Well, Marianthy, we stand behind the men-
we’re not seen, but we are the ones that get
I remember my mother telling me this one day during the years that I was home schooled. I remember loving when the mother in My Big Fat Greek Wedding explained to her daughter that, maybe the man was the head of the household, but the woman was the neck. I build myself as the neck, and the language that I use to position myself in relation to men is, I am behind you.
In 1910, Mexico entered into what would turn into a decade of civil unrest and major armed struggles. What began with an uprising led by Francisco Madero against Porfirio Díaz to dismantle the established order of power, turned into a very complex and multi-sided civil war. This conflict was one of the most important sociopolitical conflicts in Mexican history, as it led to reformation in social organization. Some of the major individuals involved in the struggles, battles, and intellectually reforming the structures of Mexico were Pancho Villa, Venustiano Carranza, Emiliano Zapata, and the Catholic Church—all of which are male. When studying this part of Mexican history, women live in infamy as the camp followers. And though they carried bullets across their chest and were some of the best shots within battle, they are still glorified as the sustaining mirages for the struggle of the men. We consistently miss the role of women in political and social movements as we pass them by blotting them out in the presence of man, and maintain their existence within the struggle of man. Feminism is seeing the obsession with femininity, and acknowledging the hand pressing to squeeze out the female in me. Feminism is the refusal for the continuation of our castration, where we are expected to continue in our subordination. We miss woman because she is swallowed up, not considered as an entity of her own.

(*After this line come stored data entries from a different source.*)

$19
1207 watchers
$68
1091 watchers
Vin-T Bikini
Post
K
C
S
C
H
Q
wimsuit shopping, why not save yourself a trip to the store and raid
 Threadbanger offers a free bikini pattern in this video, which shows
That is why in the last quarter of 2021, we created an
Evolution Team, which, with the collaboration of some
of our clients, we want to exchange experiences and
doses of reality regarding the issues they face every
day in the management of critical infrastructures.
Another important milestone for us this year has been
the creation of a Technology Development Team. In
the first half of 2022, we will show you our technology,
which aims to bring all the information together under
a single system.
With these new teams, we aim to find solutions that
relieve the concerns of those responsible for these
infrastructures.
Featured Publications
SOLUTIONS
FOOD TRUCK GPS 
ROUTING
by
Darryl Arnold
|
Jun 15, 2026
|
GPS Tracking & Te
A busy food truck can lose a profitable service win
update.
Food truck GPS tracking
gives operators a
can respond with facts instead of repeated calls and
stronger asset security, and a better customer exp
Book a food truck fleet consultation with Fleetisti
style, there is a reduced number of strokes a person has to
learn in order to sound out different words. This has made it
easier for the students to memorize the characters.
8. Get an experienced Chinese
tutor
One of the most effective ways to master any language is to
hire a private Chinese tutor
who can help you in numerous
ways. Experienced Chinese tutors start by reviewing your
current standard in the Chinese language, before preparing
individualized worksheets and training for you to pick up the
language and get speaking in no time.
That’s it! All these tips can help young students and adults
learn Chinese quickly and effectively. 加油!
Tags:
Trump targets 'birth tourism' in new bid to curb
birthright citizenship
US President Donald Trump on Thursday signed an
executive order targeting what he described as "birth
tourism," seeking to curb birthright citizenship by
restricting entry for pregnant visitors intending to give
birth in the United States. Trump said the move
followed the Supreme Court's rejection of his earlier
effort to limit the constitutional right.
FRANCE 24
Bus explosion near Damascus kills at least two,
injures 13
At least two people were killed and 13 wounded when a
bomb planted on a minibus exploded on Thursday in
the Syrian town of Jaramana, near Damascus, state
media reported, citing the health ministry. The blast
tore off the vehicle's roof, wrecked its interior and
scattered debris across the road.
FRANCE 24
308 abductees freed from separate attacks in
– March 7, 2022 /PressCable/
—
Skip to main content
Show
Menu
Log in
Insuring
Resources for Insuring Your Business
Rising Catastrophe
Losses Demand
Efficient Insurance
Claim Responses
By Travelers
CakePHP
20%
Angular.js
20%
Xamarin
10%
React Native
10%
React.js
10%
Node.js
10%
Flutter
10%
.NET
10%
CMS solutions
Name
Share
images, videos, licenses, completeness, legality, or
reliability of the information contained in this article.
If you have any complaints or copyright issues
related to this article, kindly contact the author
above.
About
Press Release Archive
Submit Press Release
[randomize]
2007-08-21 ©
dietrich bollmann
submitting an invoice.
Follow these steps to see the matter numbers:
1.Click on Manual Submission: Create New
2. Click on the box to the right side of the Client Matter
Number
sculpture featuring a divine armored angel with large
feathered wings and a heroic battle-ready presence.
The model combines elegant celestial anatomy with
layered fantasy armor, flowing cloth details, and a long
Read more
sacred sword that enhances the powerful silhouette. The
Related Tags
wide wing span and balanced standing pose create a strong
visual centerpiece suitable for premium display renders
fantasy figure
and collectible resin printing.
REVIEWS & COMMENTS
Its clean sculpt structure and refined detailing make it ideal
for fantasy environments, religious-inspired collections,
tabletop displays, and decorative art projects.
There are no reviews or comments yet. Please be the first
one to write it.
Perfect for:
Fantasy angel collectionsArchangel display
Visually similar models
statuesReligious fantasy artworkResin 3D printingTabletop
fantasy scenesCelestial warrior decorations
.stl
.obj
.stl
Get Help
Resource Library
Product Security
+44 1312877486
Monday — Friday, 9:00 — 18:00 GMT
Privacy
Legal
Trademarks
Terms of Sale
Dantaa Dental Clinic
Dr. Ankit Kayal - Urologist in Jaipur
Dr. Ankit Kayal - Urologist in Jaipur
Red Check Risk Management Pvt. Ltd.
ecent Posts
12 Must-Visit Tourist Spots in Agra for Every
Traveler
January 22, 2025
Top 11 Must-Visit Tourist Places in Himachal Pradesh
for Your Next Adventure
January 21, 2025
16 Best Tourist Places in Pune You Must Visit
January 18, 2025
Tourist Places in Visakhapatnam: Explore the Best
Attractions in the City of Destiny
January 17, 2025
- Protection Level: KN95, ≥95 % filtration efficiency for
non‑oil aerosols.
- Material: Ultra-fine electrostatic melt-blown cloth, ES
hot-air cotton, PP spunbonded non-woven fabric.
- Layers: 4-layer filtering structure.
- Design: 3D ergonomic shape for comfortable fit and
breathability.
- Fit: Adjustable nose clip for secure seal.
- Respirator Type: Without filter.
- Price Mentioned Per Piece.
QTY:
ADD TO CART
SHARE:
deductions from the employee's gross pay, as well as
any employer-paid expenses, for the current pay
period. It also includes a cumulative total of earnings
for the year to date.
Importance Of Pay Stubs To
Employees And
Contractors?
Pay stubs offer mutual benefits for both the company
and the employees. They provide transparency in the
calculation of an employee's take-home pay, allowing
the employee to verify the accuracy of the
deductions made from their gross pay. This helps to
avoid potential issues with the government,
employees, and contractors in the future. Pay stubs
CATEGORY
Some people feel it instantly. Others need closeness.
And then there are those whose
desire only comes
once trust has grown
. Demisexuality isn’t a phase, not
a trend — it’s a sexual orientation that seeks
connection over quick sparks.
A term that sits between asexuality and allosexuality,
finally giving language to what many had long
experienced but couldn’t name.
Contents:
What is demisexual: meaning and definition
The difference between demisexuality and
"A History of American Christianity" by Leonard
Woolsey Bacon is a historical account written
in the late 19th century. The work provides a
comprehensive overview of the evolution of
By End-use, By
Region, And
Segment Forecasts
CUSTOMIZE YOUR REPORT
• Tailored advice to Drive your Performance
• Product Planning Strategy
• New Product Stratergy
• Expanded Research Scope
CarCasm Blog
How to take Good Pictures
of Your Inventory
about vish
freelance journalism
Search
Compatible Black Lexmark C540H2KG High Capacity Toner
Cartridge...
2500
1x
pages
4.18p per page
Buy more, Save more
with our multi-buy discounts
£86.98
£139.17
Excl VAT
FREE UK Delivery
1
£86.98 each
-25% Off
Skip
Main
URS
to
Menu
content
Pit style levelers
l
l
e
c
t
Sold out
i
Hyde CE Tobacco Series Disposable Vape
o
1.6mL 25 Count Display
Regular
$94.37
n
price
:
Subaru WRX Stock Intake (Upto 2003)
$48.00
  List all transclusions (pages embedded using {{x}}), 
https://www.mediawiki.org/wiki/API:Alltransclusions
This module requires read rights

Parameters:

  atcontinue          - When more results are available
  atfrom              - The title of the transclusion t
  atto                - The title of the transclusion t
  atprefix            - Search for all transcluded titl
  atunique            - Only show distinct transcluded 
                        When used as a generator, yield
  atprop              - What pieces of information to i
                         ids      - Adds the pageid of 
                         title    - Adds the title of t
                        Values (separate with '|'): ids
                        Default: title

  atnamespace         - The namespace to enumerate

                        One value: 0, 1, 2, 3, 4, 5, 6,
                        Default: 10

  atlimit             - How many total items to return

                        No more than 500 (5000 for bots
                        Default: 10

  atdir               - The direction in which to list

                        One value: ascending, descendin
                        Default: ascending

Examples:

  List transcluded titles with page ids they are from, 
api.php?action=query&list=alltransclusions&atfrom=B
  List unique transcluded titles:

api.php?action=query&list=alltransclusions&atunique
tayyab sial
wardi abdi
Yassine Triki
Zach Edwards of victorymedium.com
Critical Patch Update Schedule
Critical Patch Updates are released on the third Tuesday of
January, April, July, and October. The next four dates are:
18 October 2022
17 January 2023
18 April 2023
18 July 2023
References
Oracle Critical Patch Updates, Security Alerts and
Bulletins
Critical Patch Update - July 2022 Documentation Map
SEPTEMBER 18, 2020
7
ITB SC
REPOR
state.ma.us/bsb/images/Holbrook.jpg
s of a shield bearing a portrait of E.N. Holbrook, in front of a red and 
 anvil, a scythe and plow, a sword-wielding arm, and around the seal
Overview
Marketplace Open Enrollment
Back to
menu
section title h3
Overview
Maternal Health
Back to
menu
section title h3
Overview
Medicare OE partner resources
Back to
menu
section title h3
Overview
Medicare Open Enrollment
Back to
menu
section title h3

On October of 2014, Mexico was overturned as a response of the disappearance of 43 students from a town called Ayotzinapa, all of which were men. The whole country responded in protest to a crime that meant a loss to so many families and a whole community, but this became a beacon that represented the nation-wide problem where around 45,000 people disappear a year. This crisis caught the nation’s attention because it was the disappearance of 43 male students. Their identity as students underlined over and over again. No matter that mothers, wives, daughters, and female students, embody the greater part of the 45,000 disappeared persons a year. Ayotzinapa is a male tragedy. In order to make the point that something extreme has happened, we picture the weeping mother of one of the 43 students. She is nothing to us but the symbol of the national crisis, a means to move us over her disappeared son. I am not minimizing the pain and chaos that these families are experiencing. Rather, I am detailing this crisis and looking at it from a feminist perspective: we miss the women. If it is a national crisis it is a conflict spearheaded by a group of men. And the women that continue to vanish from our streets, from homes, from schools; they are a loss, but not our loss. We only respond when it is a male tragedy.
Feminism is folding the tortilla in my hand and living fully engaged with the world around me. The two lines above Rabia Al Basri’s poem that I begun this essay with, go as follows,
The one who tastes, knows;
the one who explains, lies.
Like a prayer, I have explained to myself since my dad left that I did not need a man to survive. Then, I explained that, I don’t need a man to be defined– then, I don’t need a man to understand, to believe, to do anything. This in itself is not a lie, but a room to heal so that I could recognize that my feet had the ability to walk out, and taste the beast within me. The term, feminism, I have learned to be a source of life. It is all moving, changing, shaping, and cannot die. And this is because the world of men has attempted to isolate women- heads above necks and the history of mankind- but our narratives continue. We look for words to express the systems that contain and make us; and when we taste our world, we become feminists.